The biggest blow to the federal law in the view of voting rights advocates was a 2013 Supreme Court ruling in an Alabama case that stripped the government of a potent tool to stop voting bias by eliminating the requirement that jurisdictions with a history of racial discrimination in voting get “preclearance” from the federal government for major changes in the way they hold elections.

Conservatives have argued the requirement did not account for racial progress and other changes in society and that existing voting rights protections are adequate.

“It looks like this an effort by the Left in the state to do at the state level what they can’t do at the federal level under the VRA,” said Zack Smith, a legal fellow at the conservative Heritage Foundation’s Edwin Meese III Center for Legal and Judicial Studies.
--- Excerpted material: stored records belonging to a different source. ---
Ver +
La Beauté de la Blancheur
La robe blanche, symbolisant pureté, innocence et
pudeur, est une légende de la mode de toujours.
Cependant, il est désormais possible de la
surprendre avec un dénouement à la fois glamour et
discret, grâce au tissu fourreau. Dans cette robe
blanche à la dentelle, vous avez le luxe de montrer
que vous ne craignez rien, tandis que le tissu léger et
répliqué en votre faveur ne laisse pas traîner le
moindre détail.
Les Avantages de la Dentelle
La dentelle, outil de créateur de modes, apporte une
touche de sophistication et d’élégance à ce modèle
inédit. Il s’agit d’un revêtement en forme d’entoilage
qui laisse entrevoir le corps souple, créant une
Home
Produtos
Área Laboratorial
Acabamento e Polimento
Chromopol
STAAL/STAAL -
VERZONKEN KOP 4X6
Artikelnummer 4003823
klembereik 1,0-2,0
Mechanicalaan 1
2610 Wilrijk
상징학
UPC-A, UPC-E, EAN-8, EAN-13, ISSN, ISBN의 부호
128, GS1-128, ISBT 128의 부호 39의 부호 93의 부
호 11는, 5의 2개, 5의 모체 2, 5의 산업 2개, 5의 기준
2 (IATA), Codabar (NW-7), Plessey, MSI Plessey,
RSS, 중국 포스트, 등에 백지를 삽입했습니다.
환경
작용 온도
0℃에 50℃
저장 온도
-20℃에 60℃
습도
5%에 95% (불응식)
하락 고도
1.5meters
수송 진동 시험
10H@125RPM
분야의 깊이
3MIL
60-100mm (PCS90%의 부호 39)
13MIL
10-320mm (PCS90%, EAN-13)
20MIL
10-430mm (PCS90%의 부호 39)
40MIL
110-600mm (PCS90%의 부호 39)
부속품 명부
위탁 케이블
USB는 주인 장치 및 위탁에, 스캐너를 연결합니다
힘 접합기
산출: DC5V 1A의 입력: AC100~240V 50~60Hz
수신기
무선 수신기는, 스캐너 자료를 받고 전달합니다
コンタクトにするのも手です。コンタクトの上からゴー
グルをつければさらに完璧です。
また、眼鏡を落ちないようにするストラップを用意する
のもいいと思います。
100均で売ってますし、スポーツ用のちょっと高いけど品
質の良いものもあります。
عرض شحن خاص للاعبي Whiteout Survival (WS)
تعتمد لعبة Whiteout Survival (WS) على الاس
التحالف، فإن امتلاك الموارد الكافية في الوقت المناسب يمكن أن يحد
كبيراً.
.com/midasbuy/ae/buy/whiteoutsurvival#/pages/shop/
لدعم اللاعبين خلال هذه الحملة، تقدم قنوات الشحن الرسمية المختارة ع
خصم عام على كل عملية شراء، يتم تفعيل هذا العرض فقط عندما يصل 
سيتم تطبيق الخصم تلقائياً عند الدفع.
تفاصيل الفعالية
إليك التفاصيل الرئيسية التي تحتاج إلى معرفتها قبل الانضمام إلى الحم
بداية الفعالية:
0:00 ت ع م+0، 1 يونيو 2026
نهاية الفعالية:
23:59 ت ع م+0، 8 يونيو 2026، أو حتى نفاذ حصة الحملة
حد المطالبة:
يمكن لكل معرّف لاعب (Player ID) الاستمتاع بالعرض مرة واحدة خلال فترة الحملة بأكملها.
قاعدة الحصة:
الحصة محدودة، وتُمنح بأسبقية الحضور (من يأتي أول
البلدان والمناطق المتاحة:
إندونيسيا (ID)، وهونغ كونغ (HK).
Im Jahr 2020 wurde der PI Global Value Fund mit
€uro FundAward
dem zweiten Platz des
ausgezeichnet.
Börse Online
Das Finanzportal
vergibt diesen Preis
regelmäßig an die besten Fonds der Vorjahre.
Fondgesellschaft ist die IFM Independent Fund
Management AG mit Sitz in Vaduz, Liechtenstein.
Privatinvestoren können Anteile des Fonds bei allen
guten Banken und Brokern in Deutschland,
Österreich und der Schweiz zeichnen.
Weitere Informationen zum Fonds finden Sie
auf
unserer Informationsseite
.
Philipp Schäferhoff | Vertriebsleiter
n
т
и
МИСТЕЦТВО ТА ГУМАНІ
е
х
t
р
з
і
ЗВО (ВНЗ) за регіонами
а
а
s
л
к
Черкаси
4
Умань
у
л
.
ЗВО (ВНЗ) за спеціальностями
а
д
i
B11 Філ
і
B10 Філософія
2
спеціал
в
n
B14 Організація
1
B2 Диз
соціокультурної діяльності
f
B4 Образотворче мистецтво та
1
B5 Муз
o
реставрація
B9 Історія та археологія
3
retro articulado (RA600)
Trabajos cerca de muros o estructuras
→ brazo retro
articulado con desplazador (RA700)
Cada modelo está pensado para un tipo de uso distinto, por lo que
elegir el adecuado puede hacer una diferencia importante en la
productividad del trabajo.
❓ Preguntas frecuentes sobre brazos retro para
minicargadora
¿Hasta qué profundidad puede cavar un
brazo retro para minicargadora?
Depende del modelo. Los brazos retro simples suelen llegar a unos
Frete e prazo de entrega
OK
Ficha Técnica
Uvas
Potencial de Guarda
The 8th Circuit decision sounded new alarms because most lawsuits to enforce the act have come from private individuals and groups, not the Justice Department, Nott said. Administrations change, so allowing people to protect their own voting rights is a “valuable enforcement mechanism,” she said.

There are broad similarities among the various state voting rights acts under consideration and the New York and Connecticut laws. They all give voters and groups a “private right of action” to challenge laws that dilute or suppress the votes of people of color, Pernick said. That’s the right the 8th Circuit struck down on the federal level.
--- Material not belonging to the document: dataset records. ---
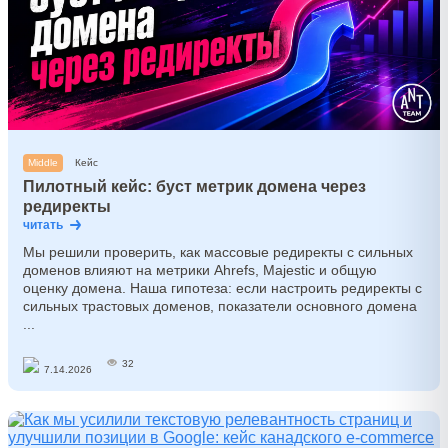
Middle
Кейс
Пилотный кейс: буст метрик домена через
редиректы
читать
Мы решили проверить, как массовые редиректы с сильных
доменов влияют на метрики Ahrefs, Majestic и общую
оценку домена. Наша гипотеза: если настроить редиректы с
сильных трастовых доменов, показатели основного домена
...
32
7.14.2026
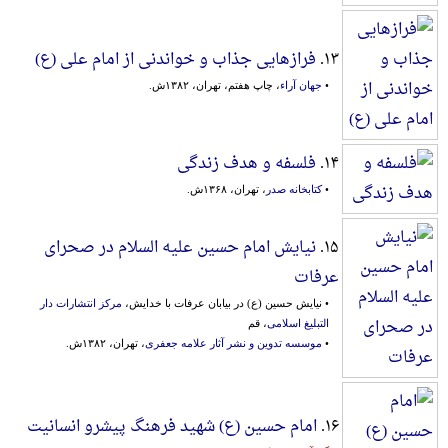
۱۳.
فرازهایی جذاب و خواندنی از امام علی (ع)
•
جهان آراء
، چاپ هفتم، تهران، ۱۳۸۲ش.
۱۴.
فلسفه و هدف زندگی
•
کتابخانه صدر
، تهران، ۱۳۶۸ش.
۱۵.
نیایش امام حسین علیه السلام در صحرای
عرفات
• نیایش حسین (ع) در بیابان عرفات با خدایش،
مرکز انتشارات دار
التبلیغ اسلامی
، قم
•
موسسه تدوین و نشر آثار علامه جعفری
، تهران، ۱۳۸۲ش.
۱۶.
امام حسین (ع) شهید فرهنگ پیشرو انسانیت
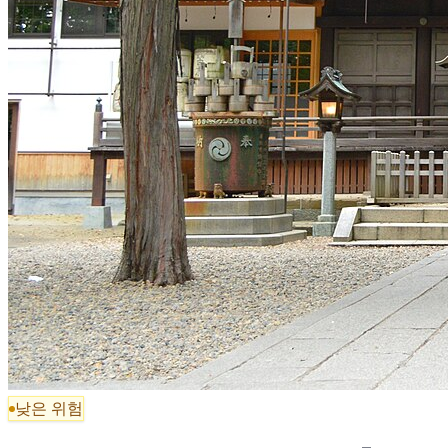
낮은 위험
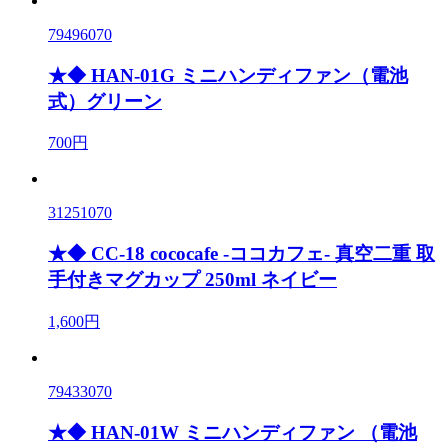
79496070
★◆ HAN-01G ミニハンディファン（電池
式）グリーン
700円
31251070
★◆ CC-18 cococafe -ココカフェ- 真空二重 取
手付きマグカップ 250ml ネイビー
1,600円
79433070
★◆ HAN-01W ミニハンディファン （電池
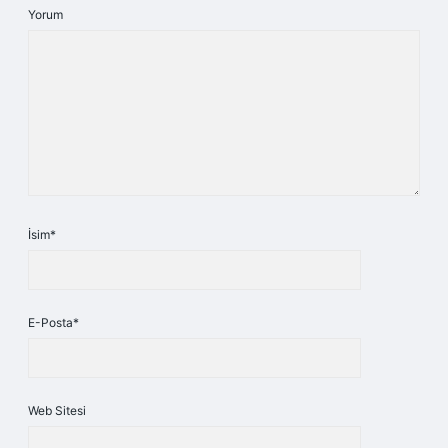
Yorum
İsim*
E-Posta*
Web Sitesi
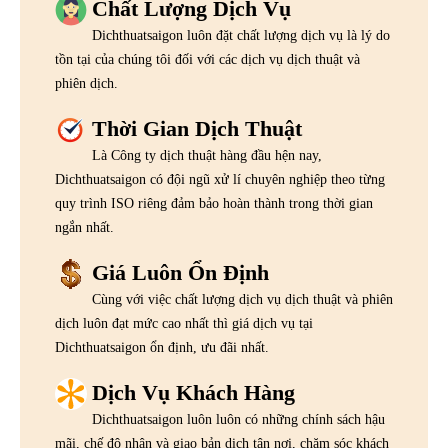
Chất Lượng Dịch Vụ
Dichthuatsaigon luôn đặt chất lượng dịch vụ là lý do
tồn tại của chúng tôi đối với các dịch vụ dịch thuật và
phiên dịch.
Thời Gian Dịch Thuật
Là Công ty dịch thuật hàng đầu hện nay,
Dichthuatsaigon có đội ngũ xử lí chuyên nghiệp theo từng
quy trình ISO riêng đảm bảo hoàn thành trong thời gian
ngắn nhất.
Giá Luôn Ổn Định
Cùng với việc chất lượng dịch vụ dịch thuật và phiên
dịch luôn đạt mức cao nhất thì giá dịch vụ tại
Dichthuatsaigon ổn định, ưu đãi nhất.
Dịch Vụ Khách Hàng
Dichthuatsaigon luôn luôn có những chính sách hậu
mãi, chế độ nhận và giao bản dịch tận nơi, chăm sóc khách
Some of the state proposals also include preclearance requirements for changes in voting to make sure they don’t harm voters of color.
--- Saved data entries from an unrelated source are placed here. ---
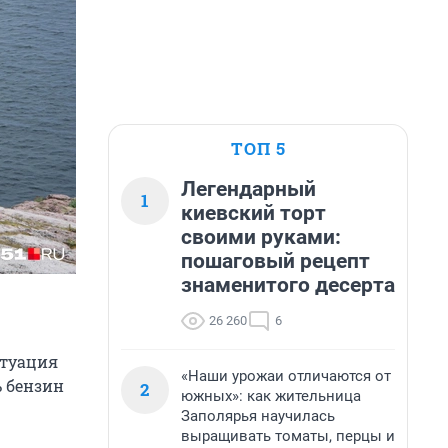
ТОП 5
Легендарный
1
киевский торт
своими руками:
пошаговый рецепт
знаменитого десерта
26 260
6
итуация
«Наши урожаи отличаются от
ь бензин
2
южных»: как жительница
Заполярья научилась
выращивать томаты, перцы и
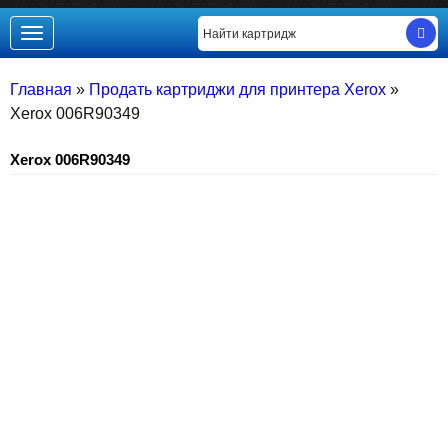
Toggle
navigation
Главная
»
Продать картриджи для принтера Xerox
»
Xerox 006R90349
Xerox 006R90349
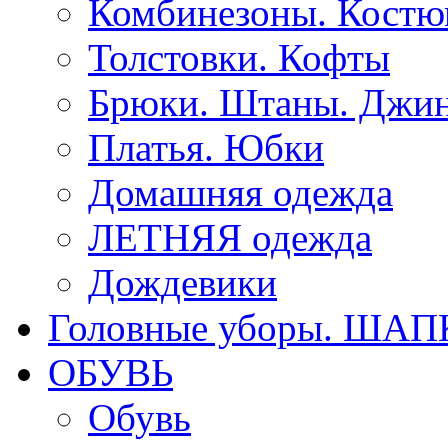
Комбинезоны. Кост
Толстовки. Кофты
Брюки. Штаны. Джи
Платья. Юбки
Домашняя одежда
ЛЕТНЯЯ одежда
Дождевики
Головные уборы. ША
ОБУВЬ
Обувь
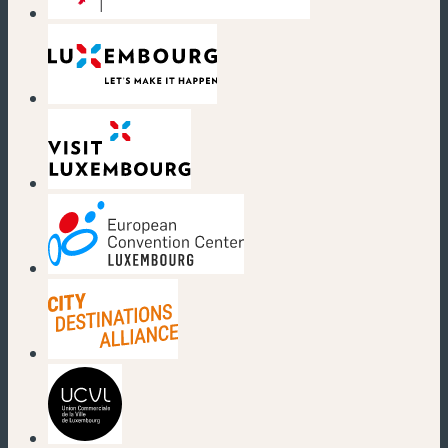
(nouvelle fenêtre)
(nouvelle fenêtre)
(nouvelle fenêtre)
(nouvelle fenêtre)
(nouvelle fenêtre)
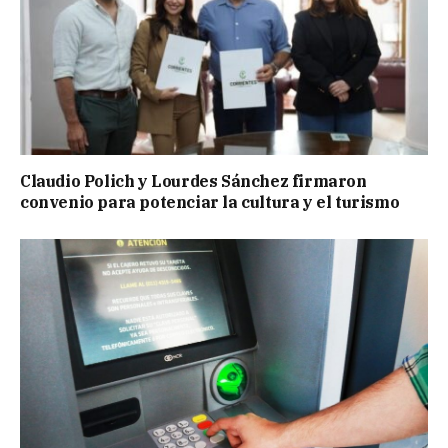
Claudio Polich y Lourdes Sánchez firmaron
convenio para potenciar la cultura y el turismo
The Minnesota proposal is expected to get floor votes soon as part of a broader election policy bill, and the sponsors said they are cautiously optimistic about passage. The Maryland proposal has had hearings, while an effort in Michigan is expected to get hearings in April, Nott said.

Several state proposals include “safe harbor” provisions to try to head off the kind of lengthy, expensive litigation that often has been needed to enforce the federal law. The Minnesota bill, for example, would require potential plaintiffs to notify political subdivisions before they sue to create opportunities to negotiate remedies first.

Minnesota has an image as progressive on voting rights, and the current Legislature is the most diverse in state history. But witnesses who testified before the Legislature recently said there are still problems.

They point to data showing county boards across the state, which make important decisions affecting communities of color, are disproportionately white. Electing local bodies by districts that minority candidates could win, instead of at-large seats, is one potential remedy for preventing vote dilution.

Minnesota Secretary of State Steve Simon, a Democrat who is president-elect of the National Association of Secretaries of State, said he is trying to enlist as many of his fellow election officers across the country to file a friend-of-the-court brief urging the U.S. Supreme Court to overturn the 8th Circuit decision if the plaintiffs in the Arkansas case appeal. But for now, he said, that ruling is the law in seven states.

“If we can no longer count on the federal Voting Rights Act to allow private citizens to protect their own voting rights, then we need a Minnesota Voting Rights Act to fill the gap,” Simon testified. “And that’s what this bill does. It fills the gap by guaranteeing a day in court for Minnesota voters to defend their voting rights against laws or policies that they believe discriminate against them.”

Officials with groups representing Minnesota’s local governments testified they support the concept but were concerned about the potential extra costs it could impose on them, an issue that raised concerns among Republicans on the committees that have heard the bill. Republicans also argued it’s a heavier-handed tool than Minnesota needs.

Democratic Minnesota Gov. Tim Walz said he had not studied the proposal in detail, but he shares the ideals of making voting easy and accessible.

“If this is moving down those paths, that’s a good thing,” Walz said.

Minnesota Senate President Bobby Joe Champion, a Minneapolis Democrat, is the lead author of the Minnesota Voting Rights Act in the Senate.

“Our democracy is important. We want more people voting, not less. We want more people’s voice to be heard, not silenced. We want people’s rights to be protected, not squandered,” Champion said.